The first half was “a grim war of attrition,” and the half-time score was 0-0. As the pro-French crowd become restless, not seeing the dominance from their team they had expected, the frustrated French team began to play recklessly. In the wet conditions, this was a mistake even against the inexperienced Americans. In the middle of the second half the Americans were able to get the ball close enough to try a 55-yard drop kick. It went between the posts and the Americans led 3-0. Late in the second half, the Americans capitalized on a French dropped ball to score again. One of the American players, Santa Clara graduate Rudy Scholz, singled out three of the Cal players, Slater, Fish, and Tilden, for praise when he described the game for the San Francisco Call:
About the game. It started at 5 PM, (time here for all big matches) and there was a crowd of about 20,000 present, despite the fact it was raining. At a council of war we decided that because the ground was wet and slippery and the ball likewise, we would make it a forward game. The French tried a backfield game, and they lost although they were fast. The slippery ball and field proved their undoing. Our forwards outweighed the French easily, and ‘Babe’ Slater was a wonder in the line-outs, as was Mahoney, Fish, and Tilden. We in the backfield didn’t have one passing rush, but our defense was superb, and Templeton did not have one tackle to make. . . . Score end of first half 0-0. Middle of second half our forwards dribbled to the French’s ten yard line and then we marked a kick directly in front of the goal and [“Dink”] Templeton put it over 3-0. Latter part of second half we dribbled to their five yard line and when the French first five fumbled, [Joseph] Hunter picked it up and fell over the line. Converted. Final score 8-0.”
With that 8-0 victory, the upstart Americans from Cal, Stanford, and Santa Clara had won Olympic Gold, and Charles Tilden, Colby “Babe” Slater, George Fish, Matthew Hazeltine, Charles “Red” Meehan, and James Winston became the University of California’s first six Olympic champions.
The French were in shock. After the Olympics ended, the French rugby union invited the American team remain for several weeks to play other French teams. The Americans scored wins of 26-0 in Lyon, 14-3 in Toulouse, and 6-3 in Bordeaux, demonstrating that their Olympic victory had not been a fluke. Only in the final game, back in Paris, did France prevail, 14-5. A new French star emerged in that game, Adolphe Jaurenguy.
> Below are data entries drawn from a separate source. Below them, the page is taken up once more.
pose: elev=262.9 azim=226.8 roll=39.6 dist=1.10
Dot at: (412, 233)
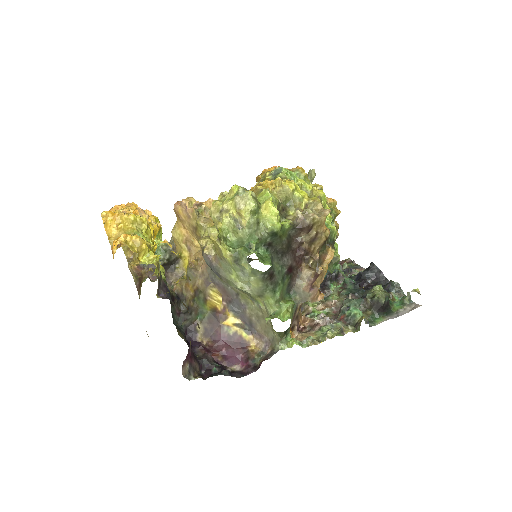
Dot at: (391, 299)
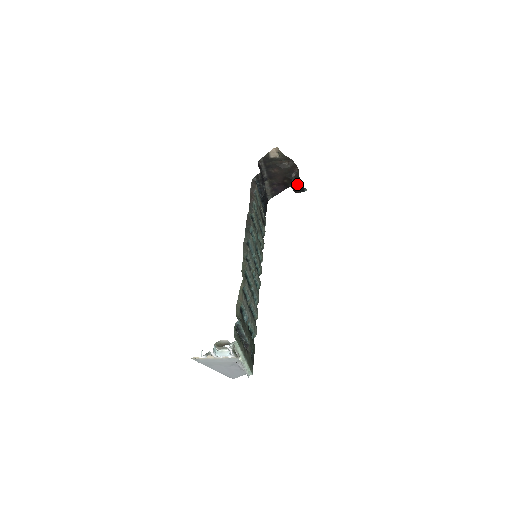
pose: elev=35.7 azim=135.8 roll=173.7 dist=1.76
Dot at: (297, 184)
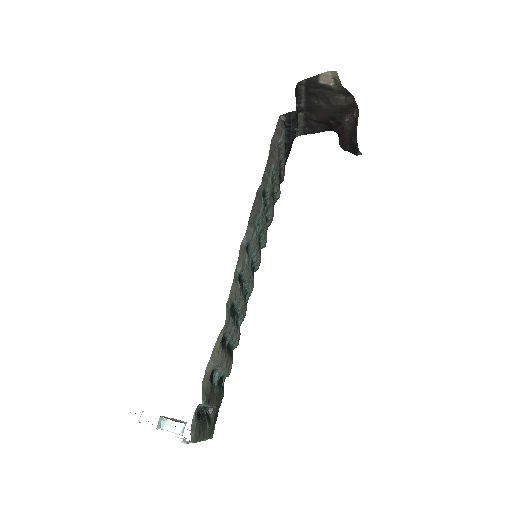
Dot at: (349, 137)
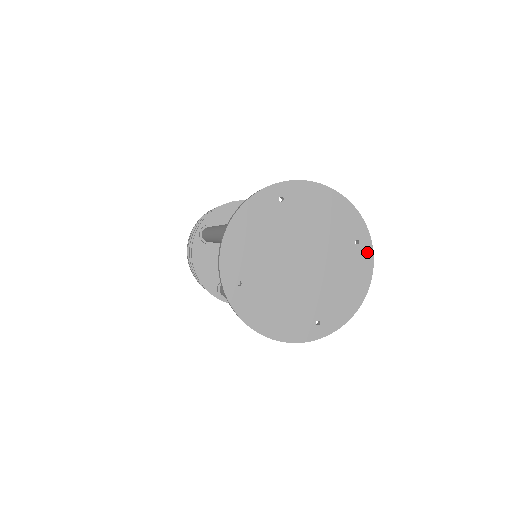
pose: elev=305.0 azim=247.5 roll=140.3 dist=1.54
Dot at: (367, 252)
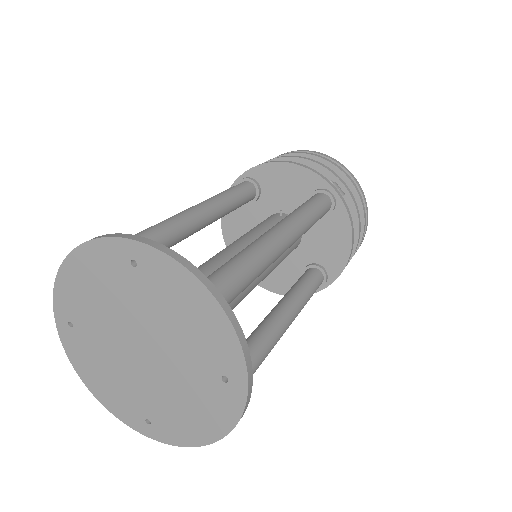
Dot at: (236, 400)
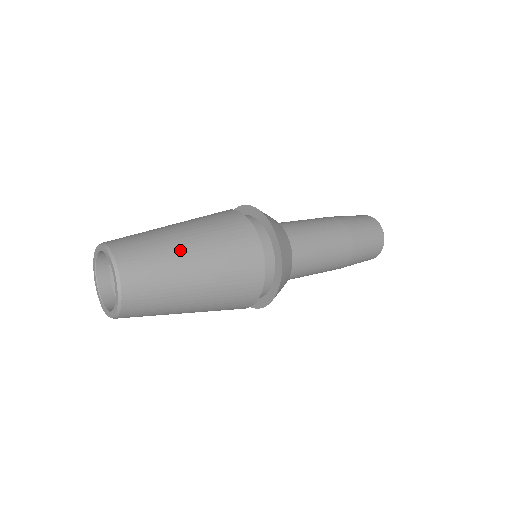
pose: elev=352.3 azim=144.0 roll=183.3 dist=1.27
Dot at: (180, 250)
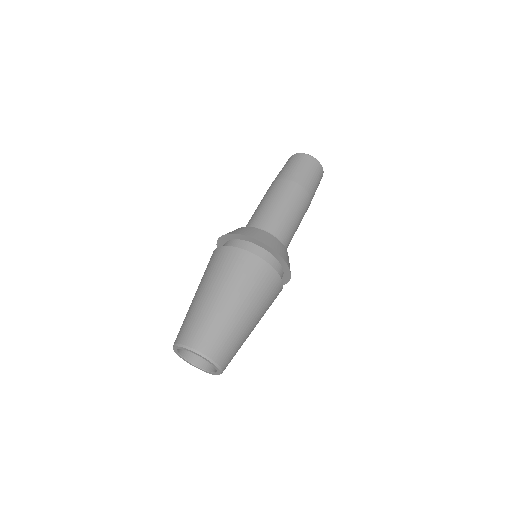
Dot at: (216, 306)
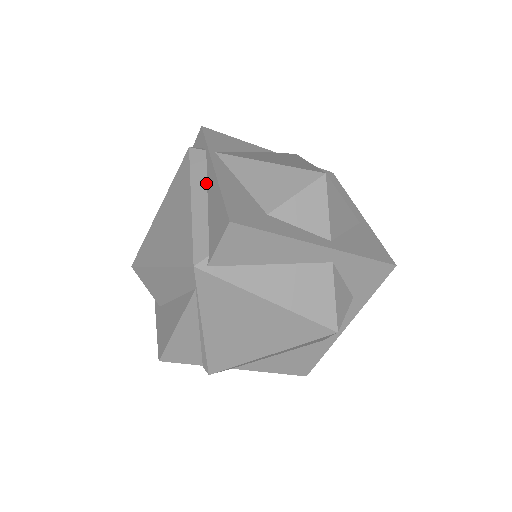
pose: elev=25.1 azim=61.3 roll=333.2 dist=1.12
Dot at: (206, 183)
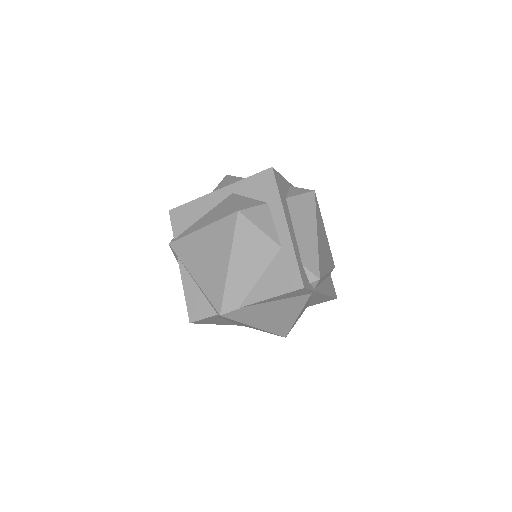
Dot at: occluded
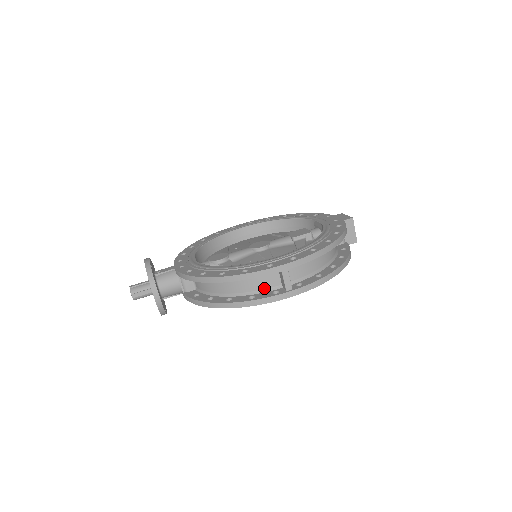
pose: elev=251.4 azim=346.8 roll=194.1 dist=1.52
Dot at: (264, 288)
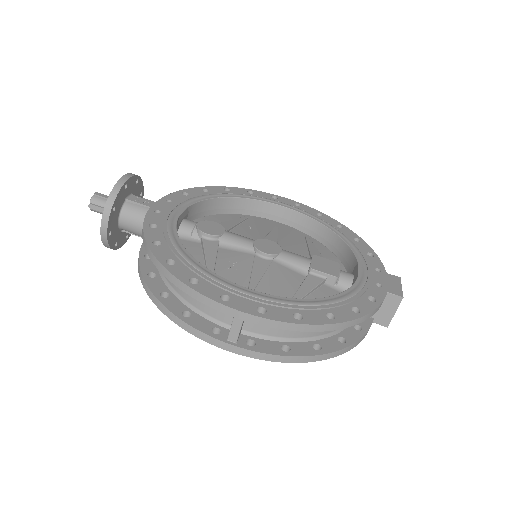
Dot at: (209, 314)
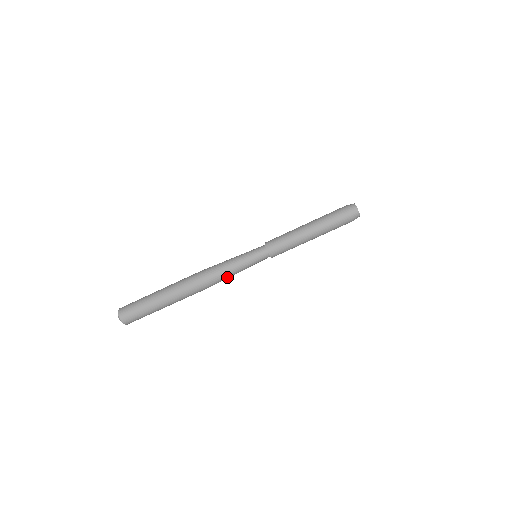
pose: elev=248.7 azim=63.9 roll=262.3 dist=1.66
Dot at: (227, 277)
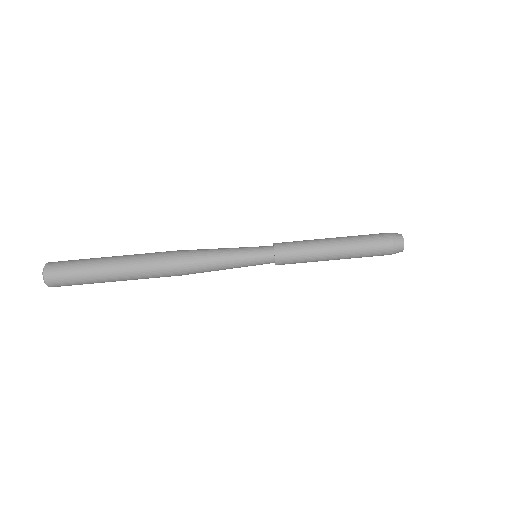
Dot at: (210, 271)
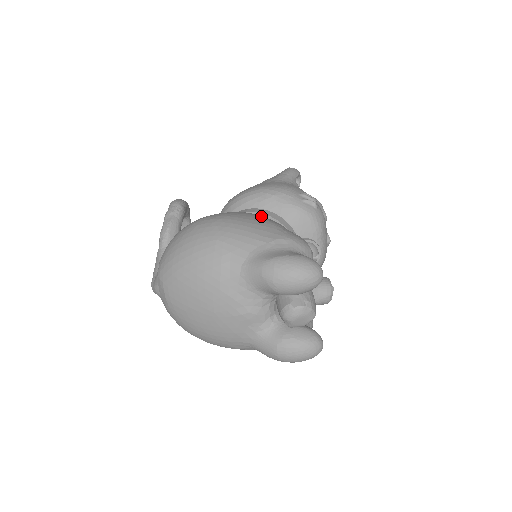
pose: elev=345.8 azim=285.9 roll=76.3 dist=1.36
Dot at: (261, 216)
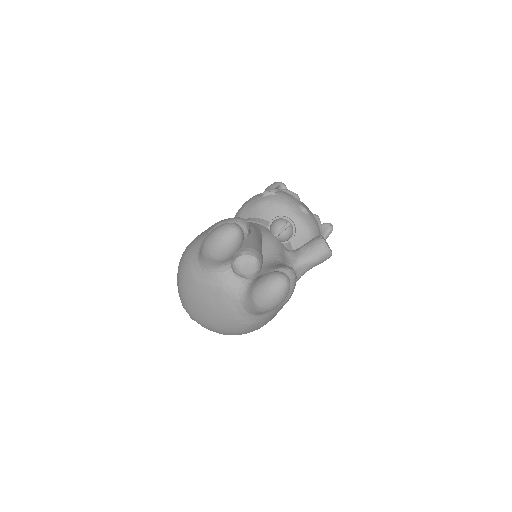
Dot at: occluded
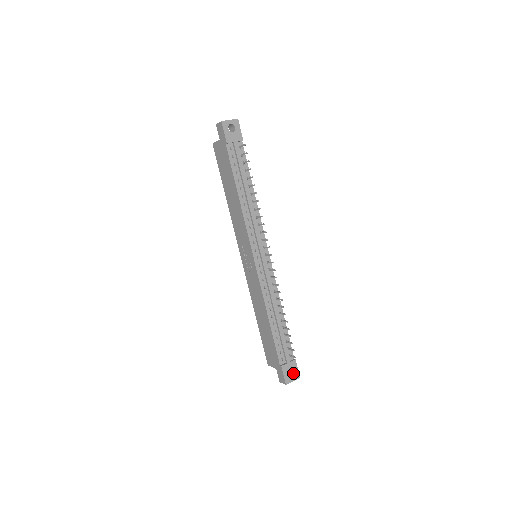
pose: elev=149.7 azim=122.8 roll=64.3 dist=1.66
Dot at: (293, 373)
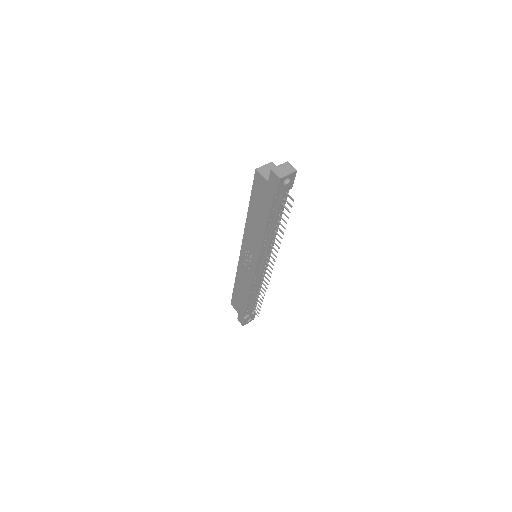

The Americans would see more of him in 1924, when the French tried (and, as will be seen in a later story, failed) to get their revenge on another U.S. Olympic rugby team which included more players from the University of California.
GO BEARS!
_________________
Sources
Blue and Gold Yearbooks, 1912, 1913, 1914, 1915, The H.S. Crocker Co, Inc., Berkeley, CA (1913-16)
Miller, John J., The Big Scrum: How Teddy Roosevelt Saved Football, Harper Collins, New York (2011)
Phillips, Ellen,The VII Olympiad, World Sport Research & Publications, Inc., Los Angeles (1996)
Rugby at the 1920 Antwerpen Summer Games: Men’s Rugby, SR/Olympic Sports (2012)
Rugby at the Olympics, RugbyFootballHistory.com (2012)
Rugby Union at the Summer Olympics, Wikipedia (2012)
Ryan, Mark, For the Glory: Two Olympics, Two Wars, Two Heroes, JR Books, London (2009)
Tibballs, Geoff, The Olympics’ Strangest Moments: Extraordinary But True Tales from the History of the Olympic Games, Anova Books, London (2004)
Watterson, John Sayle, College Football: History, Spectacle, Controversy, The Johns Hopkins University Press, Baltimore (2000)
(NOTE: For anyone wanting more detailed accounts of rugby at the 1920 and 1924 Olympics, I highly recommend the book by Mark Ryan.)